This week’s word is exquisite. I was hiking on Sunday and admiring the new season’s ferns. I love the way they unfurl from the tightest little buds. A stem relaxes into existence and then each leaflet unrolls out from the stem itself. During high summer they’re easy to ignore, providing a green carpet under trees and along stone walls but on a bright spring day their exquisite growth dance is beauty in miniature.

The adjective exquisite entered the English language in the early 1400s from a Latin source and it meant “carefully selected” as it was a direct borrowing of the Latin word exquisitus which meant “careful choice” from the verb exquirere. Exquirere is compounded from ex for out (think exit, for example) and quarere meaning “to seek” (think query, for example).

It’s unclear how but exquisite’s meaning in English mutated with use. By the late 1500s it had changed to mean “something of delightful excellence”. By the 1700s it had refined to mean “something of delightful excellence produced by art rather than nature”. By the early 1800s it had a noun form which was used as another term for a dandy or foppish character.
════
**ASSIGNED TASK:** Can you reproduce the passage on the word "exquisite" word for word, from "The adjective exquisite" up to and including "or foppish character."?

**COLLECTED MATERIAL:**
════
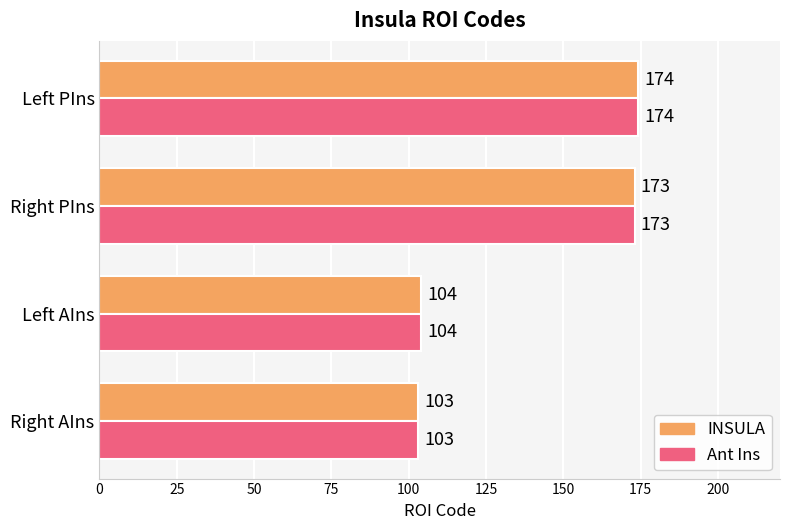

The INSULA series shows 50 at Right AIns. True or false?

False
════
**EXPECTED OUTPUT:**
The adjective exquisite entered the English language in the early 1400s from a Latin source and it meant “carefully selected” as it was a direct borrowing of the Latin word exquisitus which meant “careful choice” from the verb exquirere. Exquirere is compounded from ex for out (think exit, for example) and quarere meaning “to seek” (think query, for example).

It’s unclear how but exquisite’s meaning in English mutated with use. By the late 1500s it had changed to mean “something of delightful excellence”. By the 1700s it had refined to mean “something of delightful excellence produced by art rather than nature”. By the early 1800s it had a noun form which was used as another term for a dandy or foppish character.